## 任务说明:
下面的数据里，哪些行含有“regions”这个词？把这些行全部挑出来并照抄。

## 所示数据:

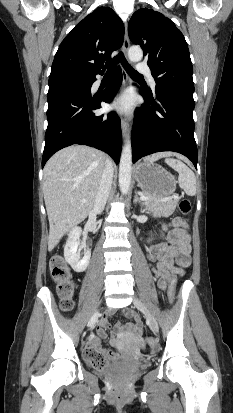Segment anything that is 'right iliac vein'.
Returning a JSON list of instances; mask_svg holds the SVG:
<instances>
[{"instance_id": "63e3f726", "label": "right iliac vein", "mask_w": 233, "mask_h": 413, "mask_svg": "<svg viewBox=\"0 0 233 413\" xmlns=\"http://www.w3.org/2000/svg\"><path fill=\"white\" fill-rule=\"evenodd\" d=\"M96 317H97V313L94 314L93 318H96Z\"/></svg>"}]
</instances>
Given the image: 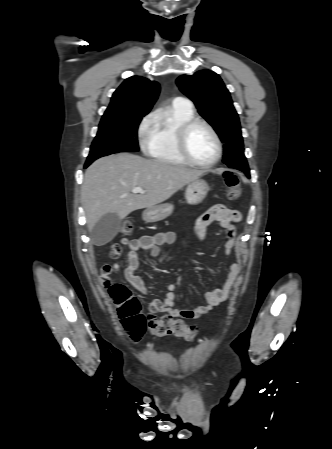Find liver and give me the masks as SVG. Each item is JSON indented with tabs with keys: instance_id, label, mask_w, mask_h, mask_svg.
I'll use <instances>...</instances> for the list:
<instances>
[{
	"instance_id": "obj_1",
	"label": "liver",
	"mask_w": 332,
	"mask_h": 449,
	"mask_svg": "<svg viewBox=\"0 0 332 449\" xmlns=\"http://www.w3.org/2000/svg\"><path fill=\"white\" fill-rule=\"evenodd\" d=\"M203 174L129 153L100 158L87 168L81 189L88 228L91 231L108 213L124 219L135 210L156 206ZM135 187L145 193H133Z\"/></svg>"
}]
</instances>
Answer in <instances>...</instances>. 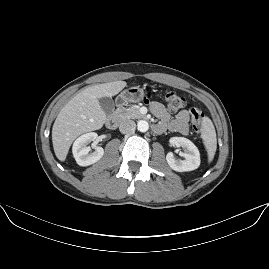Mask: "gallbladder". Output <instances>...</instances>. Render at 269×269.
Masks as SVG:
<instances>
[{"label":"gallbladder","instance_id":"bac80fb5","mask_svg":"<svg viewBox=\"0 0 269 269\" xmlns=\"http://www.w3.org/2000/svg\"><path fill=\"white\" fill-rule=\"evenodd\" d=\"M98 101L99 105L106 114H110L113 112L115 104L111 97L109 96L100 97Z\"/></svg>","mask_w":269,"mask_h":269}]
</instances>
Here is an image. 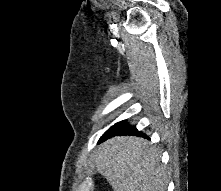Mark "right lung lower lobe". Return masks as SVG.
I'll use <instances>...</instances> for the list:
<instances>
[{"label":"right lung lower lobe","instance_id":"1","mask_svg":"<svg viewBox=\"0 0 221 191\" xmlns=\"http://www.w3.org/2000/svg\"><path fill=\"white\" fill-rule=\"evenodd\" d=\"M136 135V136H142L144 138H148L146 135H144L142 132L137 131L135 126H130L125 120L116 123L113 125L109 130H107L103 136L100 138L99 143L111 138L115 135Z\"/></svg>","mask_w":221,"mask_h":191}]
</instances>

---

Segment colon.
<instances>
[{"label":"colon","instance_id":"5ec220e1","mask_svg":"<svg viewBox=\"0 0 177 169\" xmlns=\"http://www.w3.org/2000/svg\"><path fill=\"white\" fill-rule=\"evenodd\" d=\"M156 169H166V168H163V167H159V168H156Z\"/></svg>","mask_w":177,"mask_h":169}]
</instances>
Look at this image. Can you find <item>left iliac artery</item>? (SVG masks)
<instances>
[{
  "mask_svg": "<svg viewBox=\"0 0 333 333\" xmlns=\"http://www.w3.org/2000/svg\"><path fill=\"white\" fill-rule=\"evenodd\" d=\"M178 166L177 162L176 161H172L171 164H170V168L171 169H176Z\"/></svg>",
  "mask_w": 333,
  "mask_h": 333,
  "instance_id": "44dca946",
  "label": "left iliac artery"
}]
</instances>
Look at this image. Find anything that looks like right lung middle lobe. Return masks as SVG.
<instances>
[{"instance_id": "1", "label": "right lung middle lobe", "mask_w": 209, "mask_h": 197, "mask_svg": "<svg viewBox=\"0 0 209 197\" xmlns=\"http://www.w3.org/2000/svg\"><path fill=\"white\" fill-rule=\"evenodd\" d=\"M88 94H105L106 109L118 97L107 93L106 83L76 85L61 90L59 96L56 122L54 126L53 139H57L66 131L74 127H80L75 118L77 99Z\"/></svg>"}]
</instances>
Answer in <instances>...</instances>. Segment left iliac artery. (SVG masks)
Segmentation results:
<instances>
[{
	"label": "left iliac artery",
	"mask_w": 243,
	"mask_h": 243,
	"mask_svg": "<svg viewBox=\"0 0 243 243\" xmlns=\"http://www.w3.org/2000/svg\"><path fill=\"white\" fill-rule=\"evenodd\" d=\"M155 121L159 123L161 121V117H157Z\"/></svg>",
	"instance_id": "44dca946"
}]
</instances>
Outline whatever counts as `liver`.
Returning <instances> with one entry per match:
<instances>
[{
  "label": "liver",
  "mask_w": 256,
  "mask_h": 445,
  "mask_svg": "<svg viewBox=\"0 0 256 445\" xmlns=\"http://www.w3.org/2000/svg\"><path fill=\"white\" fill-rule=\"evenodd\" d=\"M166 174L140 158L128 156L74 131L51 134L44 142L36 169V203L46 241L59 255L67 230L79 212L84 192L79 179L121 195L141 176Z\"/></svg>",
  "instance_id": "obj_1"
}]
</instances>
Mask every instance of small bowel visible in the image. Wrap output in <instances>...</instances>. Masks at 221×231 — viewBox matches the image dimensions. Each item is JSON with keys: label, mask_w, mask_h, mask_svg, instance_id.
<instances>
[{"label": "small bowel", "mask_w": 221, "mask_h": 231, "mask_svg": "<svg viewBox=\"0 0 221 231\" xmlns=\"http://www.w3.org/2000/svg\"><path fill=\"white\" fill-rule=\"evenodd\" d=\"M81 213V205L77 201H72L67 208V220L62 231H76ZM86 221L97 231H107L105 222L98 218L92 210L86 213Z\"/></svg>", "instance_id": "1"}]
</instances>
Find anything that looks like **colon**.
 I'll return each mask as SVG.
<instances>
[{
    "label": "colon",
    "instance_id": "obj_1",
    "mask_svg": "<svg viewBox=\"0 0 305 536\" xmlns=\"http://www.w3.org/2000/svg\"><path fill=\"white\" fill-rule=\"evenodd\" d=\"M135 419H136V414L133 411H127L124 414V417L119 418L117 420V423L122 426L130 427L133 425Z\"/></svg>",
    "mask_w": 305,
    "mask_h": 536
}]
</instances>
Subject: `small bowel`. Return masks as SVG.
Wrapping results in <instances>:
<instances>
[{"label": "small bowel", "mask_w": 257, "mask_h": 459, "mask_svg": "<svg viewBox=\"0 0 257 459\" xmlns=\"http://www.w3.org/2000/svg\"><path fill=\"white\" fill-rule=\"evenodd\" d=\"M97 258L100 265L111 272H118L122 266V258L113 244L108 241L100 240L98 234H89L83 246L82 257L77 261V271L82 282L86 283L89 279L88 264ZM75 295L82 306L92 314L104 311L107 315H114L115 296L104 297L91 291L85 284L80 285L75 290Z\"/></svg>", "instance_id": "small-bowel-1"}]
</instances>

* * *

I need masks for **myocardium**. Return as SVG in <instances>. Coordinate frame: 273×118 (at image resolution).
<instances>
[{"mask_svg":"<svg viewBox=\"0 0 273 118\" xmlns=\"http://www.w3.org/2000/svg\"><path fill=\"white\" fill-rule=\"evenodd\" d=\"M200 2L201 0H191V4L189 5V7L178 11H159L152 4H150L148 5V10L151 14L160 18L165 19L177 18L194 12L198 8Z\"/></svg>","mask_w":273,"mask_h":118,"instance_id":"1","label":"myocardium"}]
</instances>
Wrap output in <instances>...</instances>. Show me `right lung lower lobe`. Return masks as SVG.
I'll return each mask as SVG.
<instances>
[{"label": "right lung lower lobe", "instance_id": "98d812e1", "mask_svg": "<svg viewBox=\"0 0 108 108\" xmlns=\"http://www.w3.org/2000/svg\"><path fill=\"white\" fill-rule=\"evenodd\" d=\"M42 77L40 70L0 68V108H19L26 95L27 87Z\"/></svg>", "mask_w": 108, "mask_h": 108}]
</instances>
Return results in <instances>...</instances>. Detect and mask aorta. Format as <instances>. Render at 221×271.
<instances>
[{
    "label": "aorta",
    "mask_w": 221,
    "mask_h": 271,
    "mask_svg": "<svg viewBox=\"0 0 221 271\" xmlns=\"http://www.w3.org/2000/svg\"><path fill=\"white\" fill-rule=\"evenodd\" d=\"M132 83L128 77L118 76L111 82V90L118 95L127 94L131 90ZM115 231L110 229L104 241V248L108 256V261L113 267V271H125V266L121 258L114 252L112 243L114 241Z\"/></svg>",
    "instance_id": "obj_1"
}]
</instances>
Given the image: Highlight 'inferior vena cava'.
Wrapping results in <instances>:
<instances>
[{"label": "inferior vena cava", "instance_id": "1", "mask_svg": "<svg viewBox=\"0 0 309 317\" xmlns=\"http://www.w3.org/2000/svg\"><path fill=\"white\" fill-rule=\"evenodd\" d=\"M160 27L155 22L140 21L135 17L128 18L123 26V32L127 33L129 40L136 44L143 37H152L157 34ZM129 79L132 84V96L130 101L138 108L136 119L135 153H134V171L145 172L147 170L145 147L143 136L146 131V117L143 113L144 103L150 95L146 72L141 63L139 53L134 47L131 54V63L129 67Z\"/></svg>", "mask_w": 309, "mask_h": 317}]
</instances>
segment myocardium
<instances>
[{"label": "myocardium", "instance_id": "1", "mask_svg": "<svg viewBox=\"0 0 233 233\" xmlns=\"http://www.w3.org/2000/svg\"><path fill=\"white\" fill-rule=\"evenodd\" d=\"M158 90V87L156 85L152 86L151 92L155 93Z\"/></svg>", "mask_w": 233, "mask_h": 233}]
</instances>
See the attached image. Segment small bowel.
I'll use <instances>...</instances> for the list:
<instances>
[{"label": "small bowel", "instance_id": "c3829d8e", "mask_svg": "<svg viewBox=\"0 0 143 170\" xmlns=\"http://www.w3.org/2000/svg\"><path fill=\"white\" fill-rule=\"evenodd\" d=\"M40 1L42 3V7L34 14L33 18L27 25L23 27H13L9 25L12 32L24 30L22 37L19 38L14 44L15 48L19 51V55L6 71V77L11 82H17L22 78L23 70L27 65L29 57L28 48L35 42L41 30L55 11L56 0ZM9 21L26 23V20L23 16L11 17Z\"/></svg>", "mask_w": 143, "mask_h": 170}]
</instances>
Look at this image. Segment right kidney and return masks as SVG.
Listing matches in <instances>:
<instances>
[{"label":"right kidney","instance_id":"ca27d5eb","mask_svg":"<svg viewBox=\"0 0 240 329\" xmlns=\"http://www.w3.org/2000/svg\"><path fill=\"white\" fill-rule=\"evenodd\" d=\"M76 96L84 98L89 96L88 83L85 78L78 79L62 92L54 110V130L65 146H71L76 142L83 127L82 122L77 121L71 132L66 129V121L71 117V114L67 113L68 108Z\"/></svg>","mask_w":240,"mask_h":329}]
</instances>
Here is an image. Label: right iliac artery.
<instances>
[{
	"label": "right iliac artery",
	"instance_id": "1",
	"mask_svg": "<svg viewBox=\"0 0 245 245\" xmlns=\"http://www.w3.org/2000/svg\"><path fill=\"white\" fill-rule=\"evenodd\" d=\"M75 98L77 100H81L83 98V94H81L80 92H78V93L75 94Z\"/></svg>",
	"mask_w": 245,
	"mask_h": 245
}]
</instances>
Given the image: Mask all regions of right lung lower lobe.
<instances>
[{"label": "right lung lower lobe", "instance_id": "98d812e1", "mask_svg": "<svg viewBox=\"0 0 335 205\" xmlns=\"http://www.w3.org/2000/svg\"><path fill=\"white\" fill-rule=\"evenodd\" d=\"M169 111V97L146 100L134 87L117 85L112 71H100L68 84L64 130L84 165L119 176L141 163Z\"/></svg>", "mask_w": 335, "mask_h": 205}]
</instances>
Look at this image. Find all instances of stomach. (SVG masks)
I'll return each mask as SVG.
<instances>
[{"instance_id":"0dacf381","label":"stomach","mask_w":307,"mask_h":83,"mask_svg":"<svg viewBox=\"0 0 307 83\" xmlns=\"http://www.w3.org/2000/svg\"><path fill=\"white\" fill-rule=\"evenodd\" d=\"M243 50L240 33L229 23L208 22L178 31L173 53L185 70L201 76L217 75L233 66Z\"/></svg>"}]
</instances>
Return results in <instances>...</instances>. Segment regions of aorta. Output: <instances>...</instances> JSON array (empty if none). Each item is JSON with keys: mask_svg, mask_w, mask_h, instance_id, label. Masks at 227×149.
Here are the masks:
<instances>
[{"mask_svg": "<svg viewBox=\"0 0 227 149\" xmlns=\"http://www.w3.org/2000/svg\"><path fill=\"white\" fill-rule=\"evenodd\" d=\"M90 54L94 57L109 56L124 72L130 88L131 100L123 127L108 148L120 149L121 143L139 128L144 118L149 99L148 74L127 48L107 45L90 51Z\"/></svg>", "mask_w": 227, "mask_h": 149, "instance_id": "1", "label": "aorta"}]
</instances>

## 本题输出:
Given the image: Mask all regions of right lung lower lobe.
Return results in <instances>...</instances>. Segment regions of aorta. Output: <instances>...</instances> JSON array (empty if none). Each item is JSON with keys: mask_svg, mask_w, mask_h, instance_id, label. Masks at 227×149.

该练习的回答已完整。